Intel Corp.'s fourth-quarter sales are on track to break a company record as demand for the chips that power computers was stronger than originally expected in the weeks leading up to the holiday buying season.
Intel, the world's largest semiconductor company, estimated its sales will be between $9.3 billion to $9.5 billion for the three months ending Dec. 25. That compares with its previous fourth-quarter forecast, announced in October, of $8.6 billion and $9.2 billion.
Following its regular practice, the company did not release earnings estimates Thursday.
In after-hours trading, shares of the Santa Clara, Calif.-based company rose nearly 8 percent, or $1.79. Before the update was released, they closed at $22.71, down 39 cents, in regular trading on the Nasdaq Stock Market.
Analysts were expecting the maker of Pentium chips to earn 28 cents per share on sales of about $8.97 billion, according to a Thomson First Call survey conducted before the update.
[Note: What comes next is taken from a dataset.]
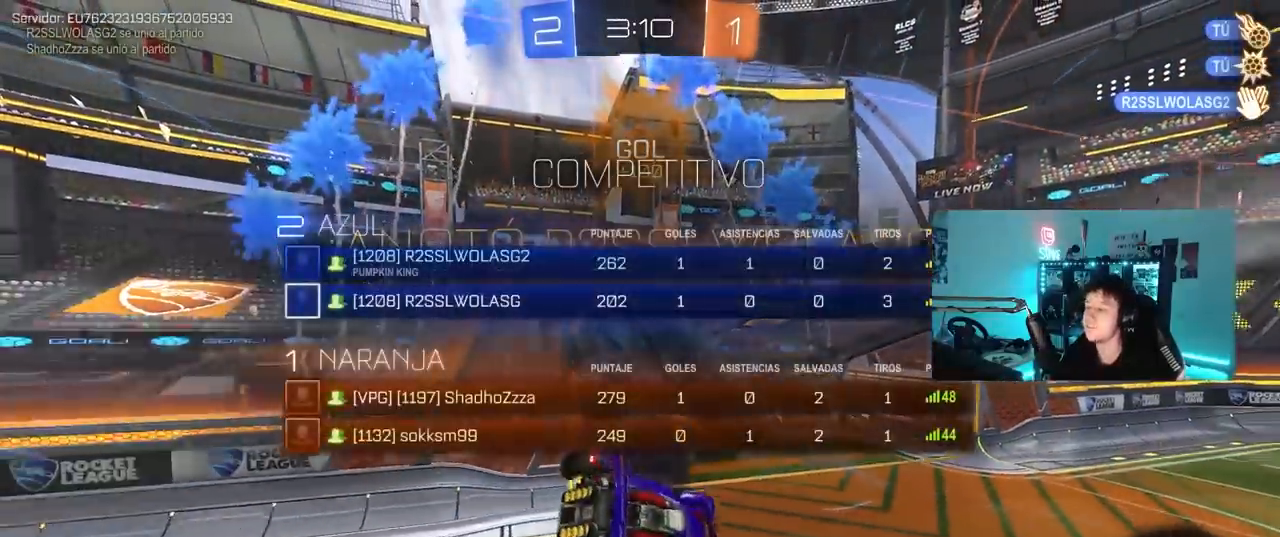
{"keys": [], "mouse": ["left"], "mouse_move": "still", "events": [[67, "tab", "up"], [100, "d", "up"], [100, "s", "up"], [300, "a", "down"], [300, "mouse_left", "down"], [350, "s", "down"], [433, "a", "up"], [433, "s", "up"]]}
If Intel meets the midpoint of its latest forecast, it would mark an improvement of 11 percent from the third quarter and 8 percent from the fourth quarter of last year. Over the past five years, fourth-quarter revenue growth over the third has averaged 8 percent.
"This revenue guidance would yield a record quarter and a record year," said Andy Bryant, Intel's chief financial officer.
He credited the Intel Architecture Group for driving the growth in sales. The division is responsible for the microprocessors used in personal computers and servers as well as the supporting chip sets that connect the chips to other parts of the system.
The improved outlook stands in contrast to a string of project cancelations, product delays and other execution problems in recent months. Though Intel remains healthy, the changes have rattled investors who have sent the company's stock down nearly 30 percent this year.
In recent quarters, the chip-maker also has struggled with growing inventories and sagging margins because of lighter-than-expected demand for its most profitable chips and stronger sales of its less profitable products.
"Intel continues to make progress on inventory reduction and expects a net inventory decrease of several hundred million dollars by the end of the quarter," according to a statement released by the company.
Still, estimates of gross margins _ the difference between sales and the cost of the products sold _ didn't change much from previous forecasts. In October, Intel said its gross margin percentage would be 56 percent plus or minus "a couple" of percentage points.
On Thursday, that estimate was narrowed to a range of between 55 percent and 57 percent.
The number suggests Intel continues to struggle with the fact that less profitable products are in stronger demand than high-margin ones like the Itanium chip for servers and the fastest versions of its Pentium 4 processor.
At the same time, its chief microprocessor rival, Advanced Micro Devices Inc., has made its biggest gains in revenue market share since 2002, according to a recent report by Shane Rau, an analyst at the research firm IDC. Intel, however, continued to grow its unit market share over AMD in the first nine months of 2004.
Other analysts agree AMD appears to be gaining in the race for high-end customers with offerings such as the Athlon 64.
"Interestingly, industry contacts suggest that AMD has gained its power base on the tech-savvy West-East coast _ the electoral Blue _ where change first manifests and, parenthetically, where Apple also does best," Caris & Co. analyst Rick Whittington said in a research report.
Intel will report its full fourth quarter and year-end results on Jan. 11.